ИСХОДНЫЙ ФРАГМЕНТ
* * *

Великий Кинзи, основоположник сексологии-как-она-есть, первым из ученых столкнулся с асексуальностью. Но, естественно, обесценил само явление (оно не находилось в его оптике, было совершенно лишним: ведь куда значительнее для него была антисексуальность, то есть обесценивающая его научный интерес оптика вытеснения сексуального поведения человека с научного горизонта). Кинзи искал приложение своего ракурса зрения: делил людей на гетеросексуальных и гомосексуальных. Но он впервые понял, что есть еще «негодный» материал — люди, к которым любые понятия сексуальности неприменимы. До Кинзи такую же ловушку себе создал Фройд и его последователи.

* * *

ПРЕДОСТАВЛЕННЫЕ СВЕДЕНИЯ
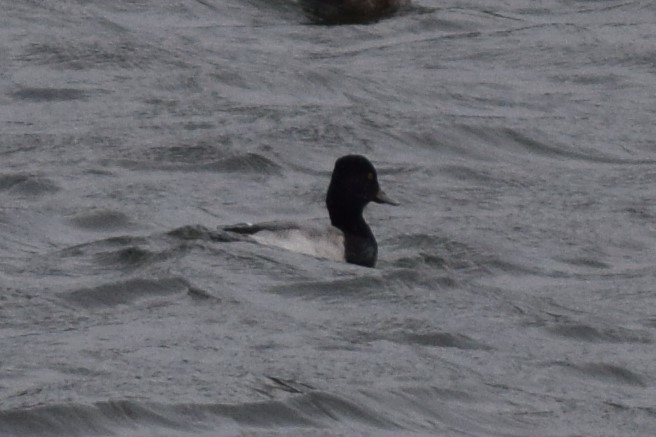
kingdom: Animalia
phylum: Chordata
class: Aves
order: Anseriformes
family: Anatidae
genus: Aythya
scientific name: Aythya affinis
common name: Lesser scaup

* * *

ЗАДАНИЕ
Продолжите фрагмент о Кинзи и асексуальности, начав сразу после его последнего предложения. Записи представляют собой отдельный материал, не связанный с фрагментом.

РЕЗУЛЬТАТ ВЫПОЛНЕНИЯ
Им бы задуматься, отрефлексировать исторический факт: всегда были общности воинов, моряков, а главное — монахов и монашек: тех, кто не женился, не совокуплялся, не жил своими влечениями: но XX век был простым и ясным: если чего-то у кого-то нет, то это «что-то» вытеснено. Сигареты есть? А если найду? ХХ век был гопником, предполагающим, что у субъекта нет права «не иметь» что-то, что должно наличествовать у всех!
Асексуалов в популяции больше 6 процентов. Как практикующий психоаналитик и сексолог, я вижу их количество от четверти до трети. И многие из них даже не предполагают, что сексуальная деятельность не есть нечто, идущее от них, а просто дань обществу. Ведь куда струя, туда и я. Нельзя быть хуже других, это конструкция воспитания: ты девочка, тебе замуж выходить/мальчикам нравиться, детей рожать и тд. Или ты — мужчина, не хнычь!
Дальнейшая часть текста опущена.